Yangon center is pretty jam-packed with buses since most residents can’t afford the price of a car. There are over 300 bus lines, both public and private, running some 6,300 buses that carry over 4.4 million passengers each day.
Traffic conditions tend to be hectic and many of the roads are in a state of poor repair. Driving is on the right hand side and it shouldn’t be too noisy as beeping your horn has been illegal in Yangon since 2004, carrying a heavy penalty.
Your best bet if you’re staying within the center is to walk to most places. A slightly more sedate way of seeing the city may be to go on a river ferry; there are four main passenger jetties from which ferries cross from the waterfront downtown to Thanlyin and Dala.
Yangon has a rich culture dating back thousands of years, and evidence of this can be seen just by walking around. Expats living in Yangon can, for example, look forward to visiting the breathtaking Shwedagon Pagoda, an amazing Buddhist temple in gold. There’s also the Independence Monument, the Sule Pagoda — an incredible complex with a temple in the middle of a roundabout and encircled by City Hall — a Shia mosque, a Sunni mosque, Emmanuel Baptist Church, and the former colonial High Court building.

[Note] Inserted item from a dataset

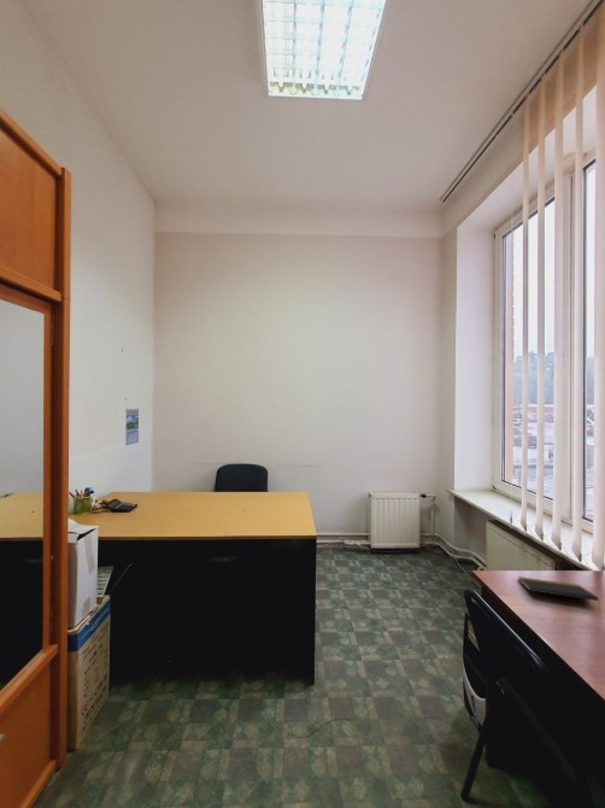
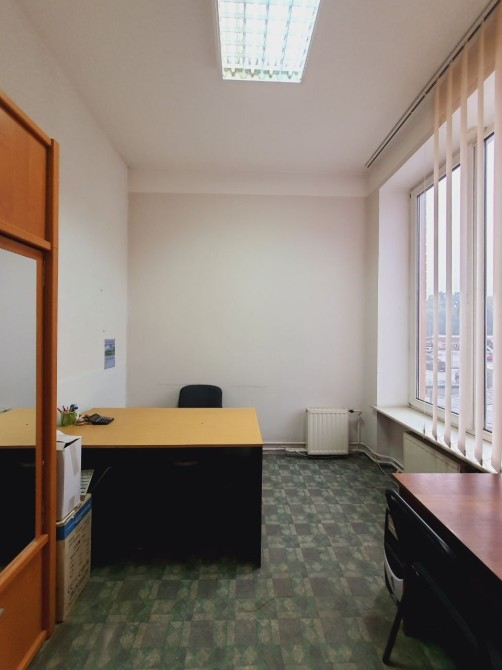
- notepad [517,575,601,609]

You’re spoilt for choice when it comes to museums and galleries, too. There’s the National Museum with a plethora of exhibits including the last king’s Lion Throne, the home of independence icon Aung San, and the Pansodan Gallery, which displays contemporary artists. There are also numerous opportunities for expats living in Yangon to participate in sports, for example at the Yangon United Sports Complex.